In this case, while we can achieve marginally faster convergence, Classical NMF has substantially lower loss.

1.4 | Low data rank, low $r$

trials, fixed, variable = full_settings(nn=True, use_NMF=True, 
                                        subiters=[1,5,10], k=[1,10],
                                        iters=20, m=100, n=100, l=0, n_trials=10,
                                        data_rank=10, r=10) # <<<<<

100%|██████████| 10/10 [00:02<00:00,  4.52it/s]

make_loss_plot(trials, fixed, variable)

100%|██████████| 6/6 [00:00<00:00, 937.31it/s]

<Figure size 3000x2400 with 0 Axes>

newfig = make_scatterplot(trials, fixed, variable)

100%|██████████| 6/6 [00:00<00:00, 999.12it/s]

In this case, we have a trade-off: more subiterations yield lower losses at the cost of higher time. Increasing the rank of the updates does not seem useful.

2 | Gradient Descent vs. ALS

These are first attempts at implementing ALS updates in Python, matching Kamrun's MATLAB implementation. We have initial results as below, but there are still some problems: we are running into non-convergence issues (Intel mKL ERROR: Parameter 4 was incorrect on entry to DLASCL.) when trying to run with certain parameter settings. This may be a simple error in the code, or it may have to do with differences with the MATLAB / and \ operators and NumPy's linalg.lstsq solver. I am less familiar with the former, so I will need to look into this.
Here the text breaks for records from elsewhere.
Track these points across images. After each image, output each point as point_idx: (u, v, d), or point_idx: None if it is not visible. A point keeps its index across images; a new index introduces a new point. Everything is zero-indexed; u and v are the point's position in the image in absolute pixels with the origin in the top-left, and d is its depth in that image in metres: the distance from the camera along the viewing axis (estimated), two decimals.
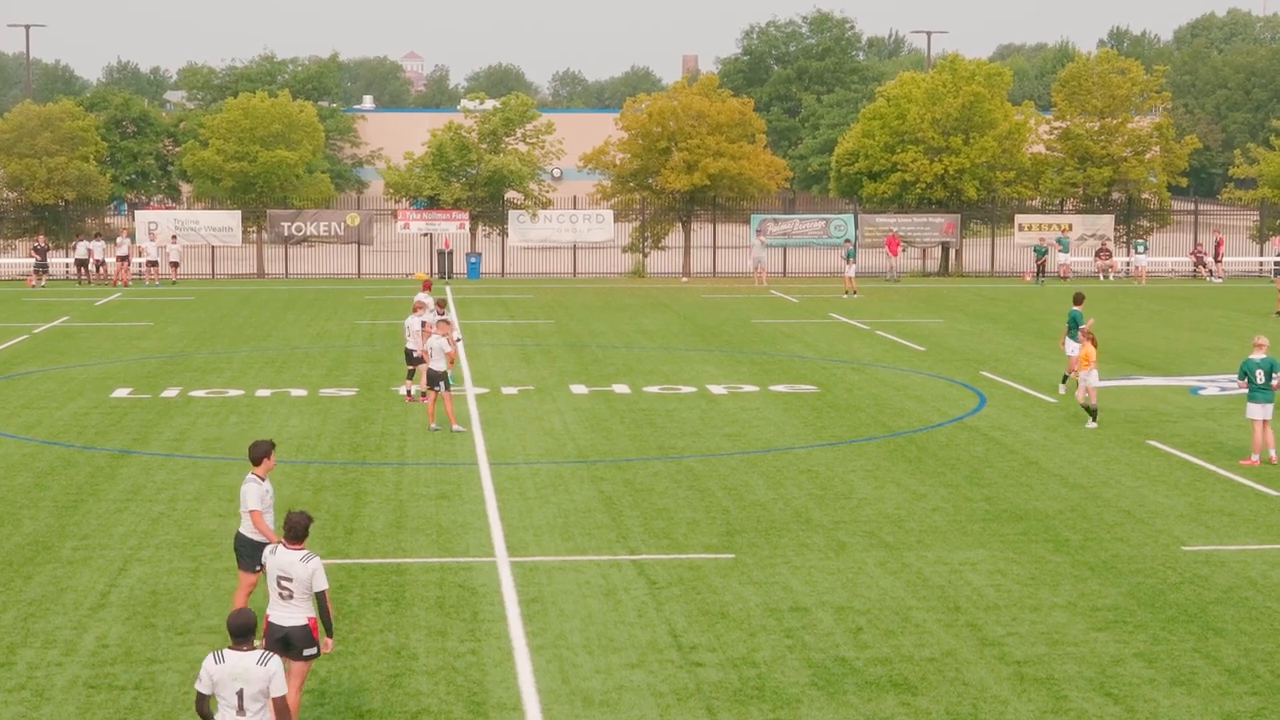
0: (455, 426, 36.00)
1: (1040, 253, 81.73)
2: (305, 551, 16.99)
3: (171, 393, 41.95)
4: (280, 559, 17.02)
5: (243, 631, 14.58)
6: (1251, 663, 19.99)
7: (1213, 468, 32.26)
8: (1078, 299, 42.48)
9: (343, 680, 19.24)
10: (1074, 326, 41.19)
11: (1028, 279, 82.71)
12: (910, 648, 20.54)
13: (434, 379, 35.98)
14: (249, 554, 20.21)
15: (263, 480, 20.37)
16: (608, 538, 26.37)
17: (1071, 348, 41.20)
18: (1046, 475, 31.57)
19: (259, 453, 20.54)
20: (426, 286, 41.95)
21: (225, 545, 25.66)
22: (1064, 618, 21.87)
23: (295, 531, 17.05)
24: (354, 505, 28.43)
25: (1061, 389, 41.62)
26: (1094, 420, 36.94)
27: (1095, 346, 37.27)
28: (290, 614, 16.93)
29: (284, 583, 16.90)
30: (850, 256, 74.34)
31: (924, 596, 22.91)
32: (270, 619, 17.03)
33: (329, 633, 17.15)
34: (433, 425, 36.19)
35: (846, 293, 72.30)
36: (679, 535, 26.56)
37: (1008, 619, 21.80)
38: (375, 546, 25.76)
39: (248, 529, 20.36)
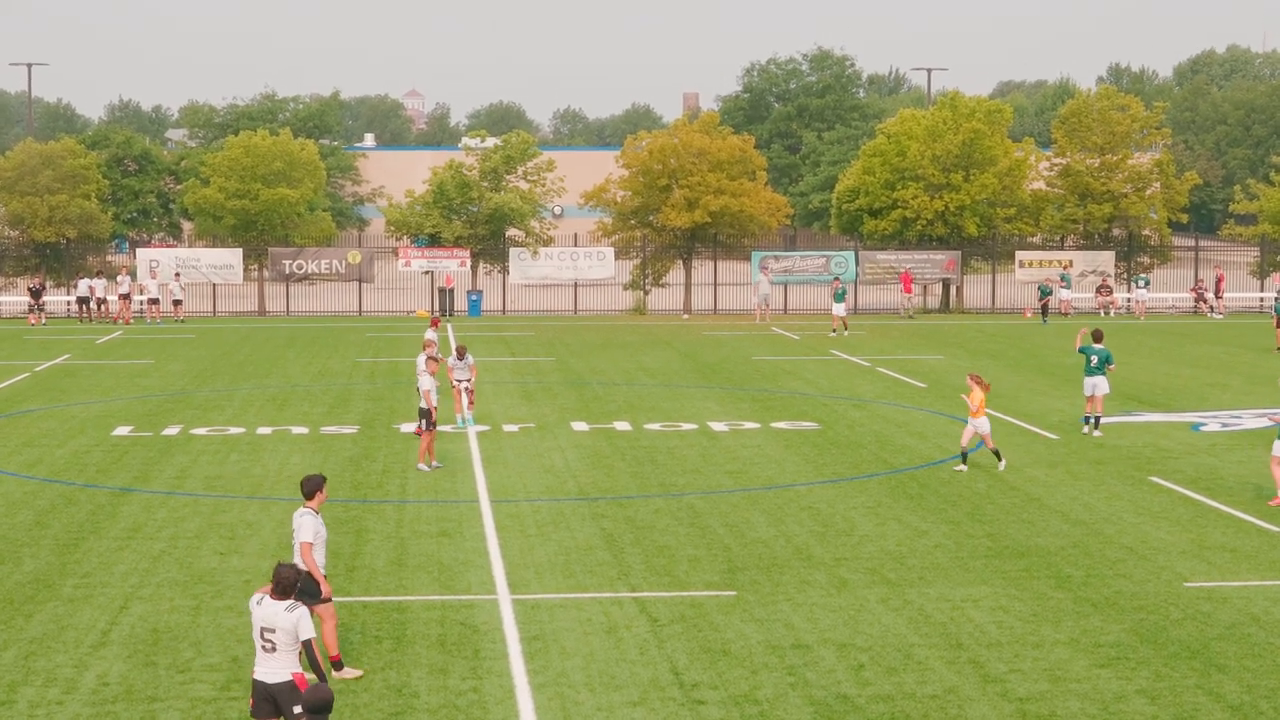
0: (420, 465, 36.07)
1: (1045, 293, 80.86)
2: (290, 602, 16.76)
3: (173, 430, 41.94)
4: (265, 610, 16.80)
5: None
6: (1255, 699, 19.96)
7: (1215, 504, 32.22)
8: (1098, 337, 42.05)
9: (344, 719, 19.20)
10: (1102, 364, 41.13)
11: (1028, 315, 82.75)
12: (912, 685, 20.50)
13: (422, 415, 36.18)
14: (311, 588, 20.62)
15: (317, 514, 20.93)
16: (609, 575, 26.34)
17: (1088, 386, 41.31)
18: (1048, 512, 31.54)
19: (312, 487, 21.16)
20: (435, 324, 41.91)
21: (227, 583, 25.67)
22: (1066, 654, 21.84)
23: (282, 585, 16.78)
24: (355, 543, 28.41)
25: (1086, 429, 41.31)
26: (1001, 460, 36.46)
27: (986, 391, 36.28)
28: (274, 669, 16.59)
29: (267, 634, 16.65)
30: (839, 296, 73.14)
31: (926, 633, 22.88)
32: (255, 676, 16.73)
33: (320, 679, 16.80)
34: (428, 464, 36.18)
35: (834, 330, 71.88)
36: (680, 572, 26.53)
37: (1010, 656, 21.76)
38: (376, 584, 25.74)
39: (297, 560, 20.79)
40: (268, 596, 16.87)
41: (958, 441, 40.13)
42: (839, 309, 72.52)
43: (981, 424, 35.93)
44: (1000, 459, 36.27)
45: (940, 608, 24.26)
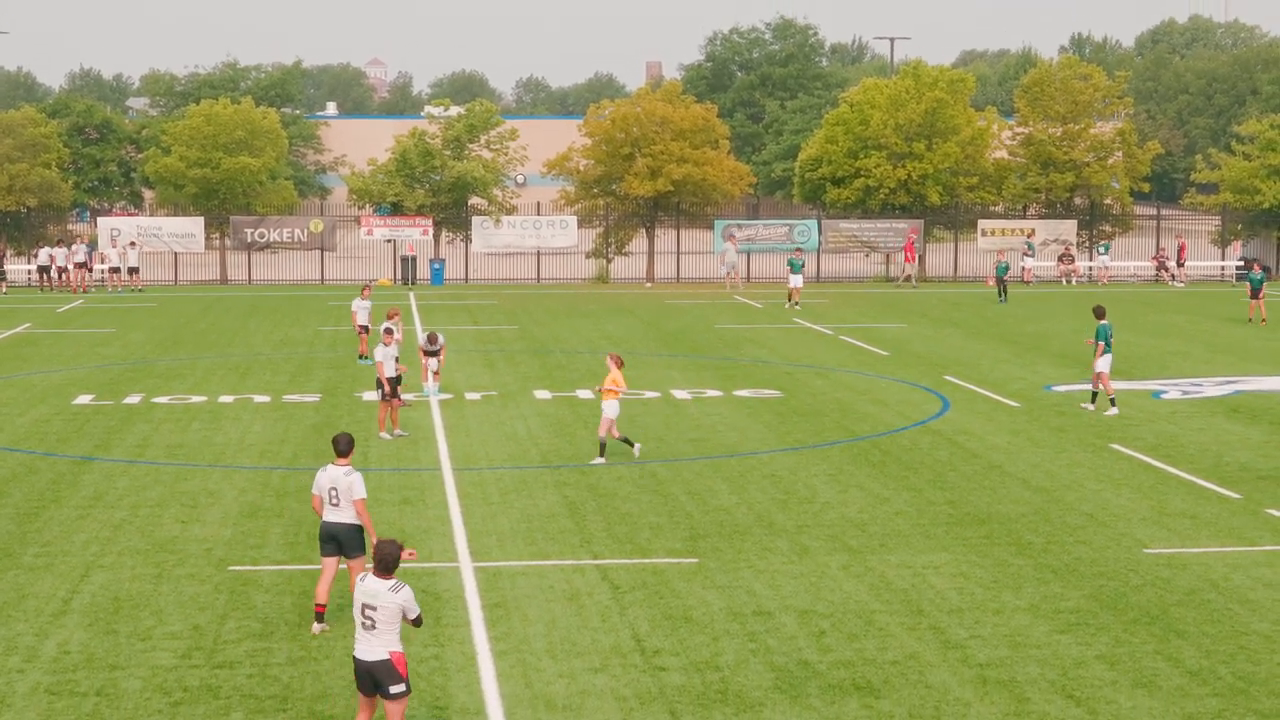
0: (381, 434, 36.04)
1: (1002, 270, 75.10)
2: (395, 581, 16.54)
3: (134, 399, 41.83)
4: (367, 587, 16.59)
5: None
6: (1213, 664, 20.06)
7: (1175, 471, 32.35)
8: (1100, 313, 40.85)
9: (305, 687, 19.20)
10: (1103, 339, 39.57)
11: (990, 283, 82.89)
12: (873, 651, 20.56)
13: (380, 385, 36.19)
14: (356, 540, 21.37)
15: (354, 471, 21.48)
16: (571, 542, 26.36)
17: (1101, 364, 39.64)
18: (1009, 479, 31.64)
19: (347, 444, 21.52)
20: (392, 315, 41.51)
21: (188, 552, 25.64)
22: (1026, 620, 21.92)
23: (385, 563, 16.54)
24: None
25: (1089, 406, 40.08)
26: (635, 446, 33.49)
27: (620, 369, 33.35)
28: (372, 647, 16.43)
29: (368, 611, 16.47)
30: (797, 267, 71.18)
31: (887, 600, 22.94)
32: (355, 655, 16.64)
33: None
34: (390, 433, 36.17)
35: (790, 301, 69.69)
36: (642, 540, 26.56)
37: (970, 622, 21.84)
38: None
39: (346, 516, 21.32)
40: (370, 574, 16.65)
41: (919, 409, 40.23)
42: (796, 280, 70.46)
43: (610, 408, 33.03)
44: (633, 445, 33.50)
45: (901, 574, 24.33)
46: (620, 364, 33.35)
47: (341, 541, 21.39)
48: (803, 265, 72.39)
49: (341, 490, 21.35)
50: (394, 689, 16.34)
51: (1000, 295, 72.58)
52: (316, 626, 21.38)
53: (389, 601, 16.41)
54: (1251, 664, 20.09)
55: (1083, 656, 20.35)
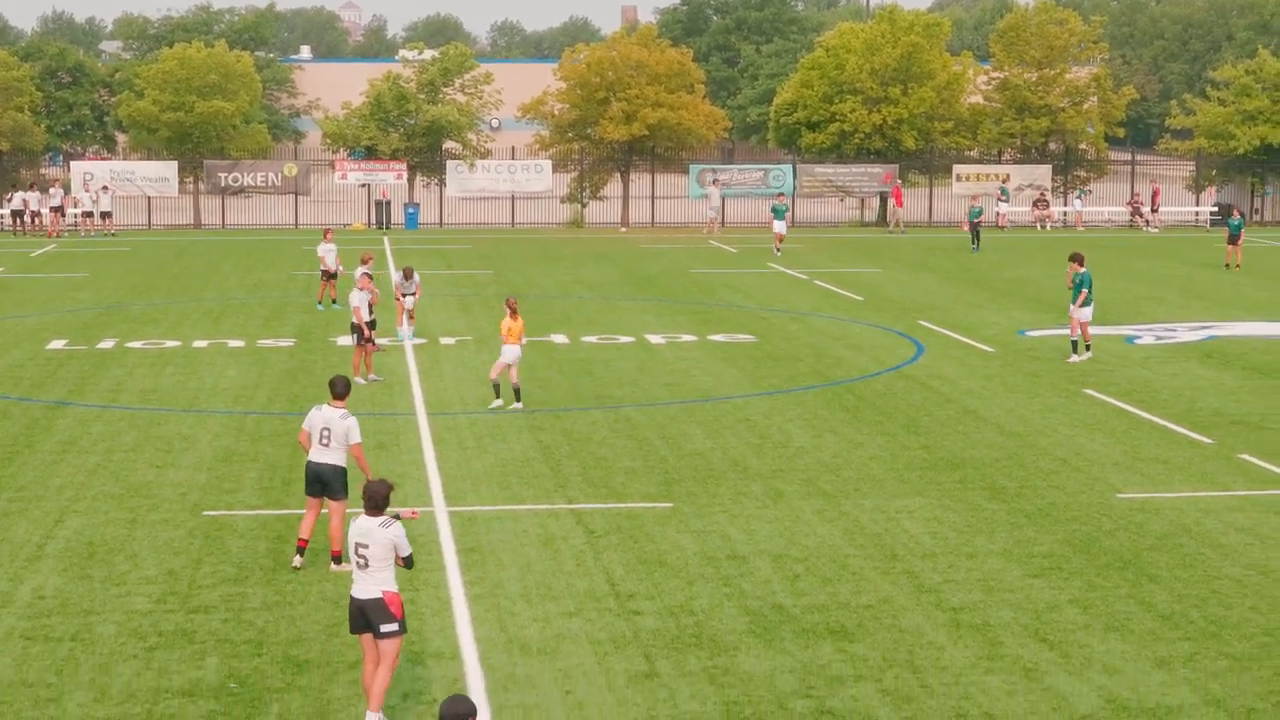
0: (356, 379, 35.76)
1: (975, 214, 73.21)
2: (385, 518, 16.56)
3: (108, 344, 41.74)
4: (359, 526, 16.61)
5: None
6: (1185, 608, 20.15)
7: (1148, 416, 32.44)
8: (1080, 259, 40.16)
9: (280, 631, 19.23)
10: (1082, 288, 38.93)
11: (964, 228, 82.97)
12: (847, 595, 20.63)
13: (354, 330, 36.12)
14: (340, 483, 21.57)
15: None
16: (545, 487, 26.39)
17: (1081, 313, 38.97)
18: (983, 423, 31.71)
19: (344, 386, 21.70)
20: (366, 259, 41.34)
21: (163, 496, 25.62)
22: (1000, 564, 22.00)
23: (376, 501, 16.61)
24: (292, 456, 28.28)
25: (1073, 358, 39.08)
26: (518, 400, 32.92)
27: (516, 319, 32.37)
28: (366, 586, 16.43)
29: (361, 550, 16.48)
30: (780, 212, 70.12)
31: (861, 544, 23.00)
32: (351, 594, 16.63)
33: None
34: (365, 378, 36.03)
35: (778, 249, 68.43)
36: (617, 484, 26.59)
37: (944, 566, 21.91)
38: None
39: (334, 458, 21.50)
40: (363, 514, 16.67)
41: (893, 354, 40.29)
42: (779, 225, 69.48)
43: (509, 352, 32.43)
44: (518, 398, 32.98)
45: (875, 519, 24.40)
46: (514, 310, 32.50)
47: (327, 482, 21.49)
48: (786, 211, 71.76)
49: (336, 433, 21.43)
50: (385, 627, 16.34)
51: (974, 243, 71.51)
52: (297, 559, 21.63)
53: (380, 538, 16.43)
54: (1223, 608, 20.19)
55: (1055, 601, 20.43)
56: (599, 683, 17.63)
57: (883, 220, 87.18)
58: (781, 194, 78.29)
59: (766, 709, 16.91)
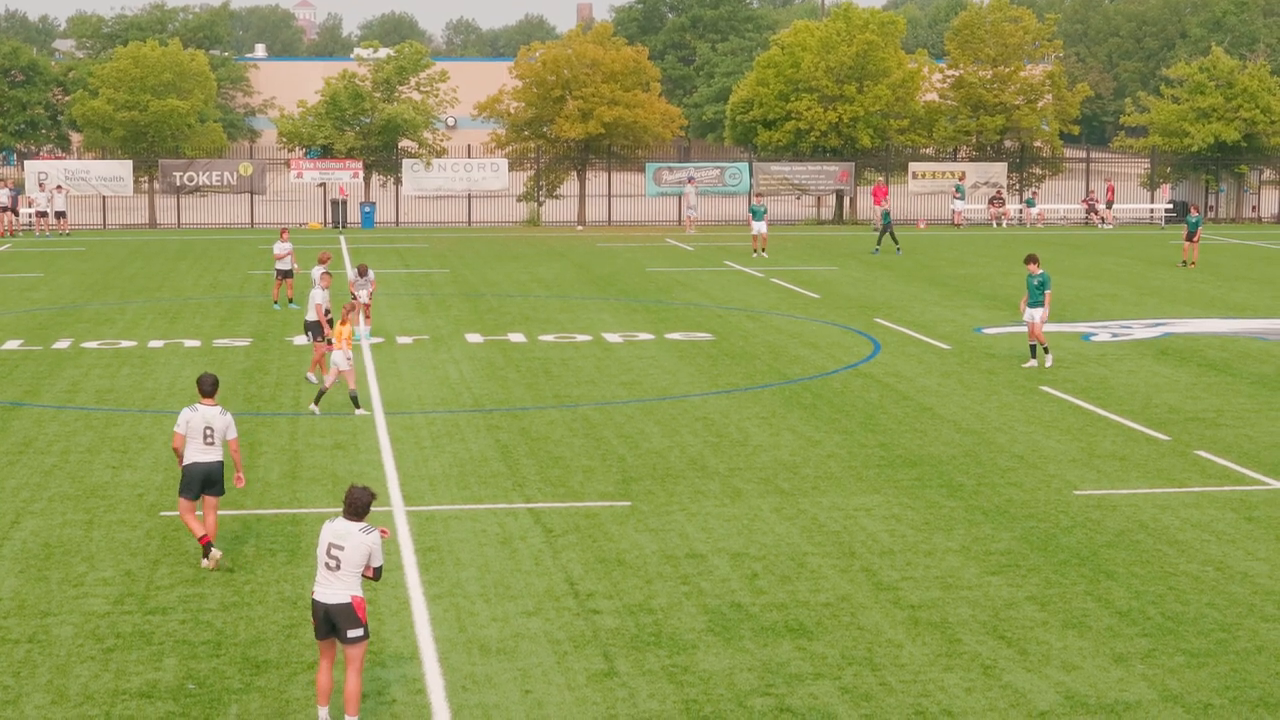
0: (309, 375, 35.56)
1: (886, 218, 69.76)
2: (365, 524, 16.42)
3: (63, 344, 41.56)
4: (336, 527, 16.44)
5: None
6: (1142, 605, 20.22)
7: (1104, 413, 32.54)
8: (1035, 260, 39.23)
9: (239, 631, 19.17)
10: (1038, 290, 38.01)
11: (921, 226, 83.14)
12: (806, 593, 20.65)
13: (309, 328, 36.03)
14: (221, 479, 21.79)
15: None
16: (504, 486, 26.37)
17: (1030, 314, 37.97)
18: (940, 421, 31.77)
19: (212, 384, 22.03)
20: (323, 259, 41.17)
21: (119, 497, 25.51)
22: (958, 562, 22.05)
23: (357, 507, 16.39)
24: (249, 456, 28.22)
25: (1031, 362, 38.16)
26: (359, 407, 32.08)
27: (347, 322, 31.49)
28: (334, 590, 16.28)
29: (334, 551, 16.30)
30: (759, 213, 67.88)
31: (819, 542, 23.03)
32: (314, 595, 16.47)
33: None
34: (317, 376, 35.80)
35: (755, 251, 66.75)
36: (575, 483, 26.58)
37: (902, 564, 21.95)
38: (270, 497, 25.67)
39: (219, 454, 21.69)
40: (341, 517, 16.50)
41: (850, 351, 40.34)
42: (759, 226, 67.26)
43: (339, 358, 31.48)
44: (357, 406, 32.16)
45: (833, 517, 24.43)
46: (346, 316, 31.61)
47: (216, 480, 21.75)
48: (765, 212, 69.33)
49: (218, 430, 21.65)
50: (351, 633, 16.24)
51: (877, 245, 69.20)
52: (216, 554, 21.63)
53: (359, 542, 16.31)
54: (1180, 604, 20.27)
55: (1013, 598, 20.49)
56: (558, 682, 17.62)
57: (839, 219, 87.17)
58: (760, 194, 78.13)
59: (726, 707, 16.93)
trials, fixed, variable = full_settings(nn=True, use_NMF=True, 
                                        subiters=[1,10], k=[1,10],
                                        iters=20, m=100, n=100, l=0, n_trials=10,
                                        data_rank=50, r=10,
                                       kind = ['gd', 'als']) # <<<<<

100%|██████████| 10/10 [00:08<00:00,  1.22it/s]

make_loss_plot(trials, fixed, variable)

100%|██████████| 8/8 [00:00<00:00, 529.48it/s]

<Figure size 3000x2400 with 0 Axes>

newfig = make_scatterplot(trials, fixed, variable)

100%|██████████| 8/8 [00:00<00:00, 691.83it/s]

make_interpolated_timing_plot(trials, fixed, variable)

100%|██████████| 8/8 [00:00<00:00, 484.78it/s]

<Figure size 3000x2400 with 0 Axes>

Overall, though, it seems like ALS updates may be promising for lower loss values, but it seems that they are much more expensive in time. Again, this may be able to be helped with more efficient implementations.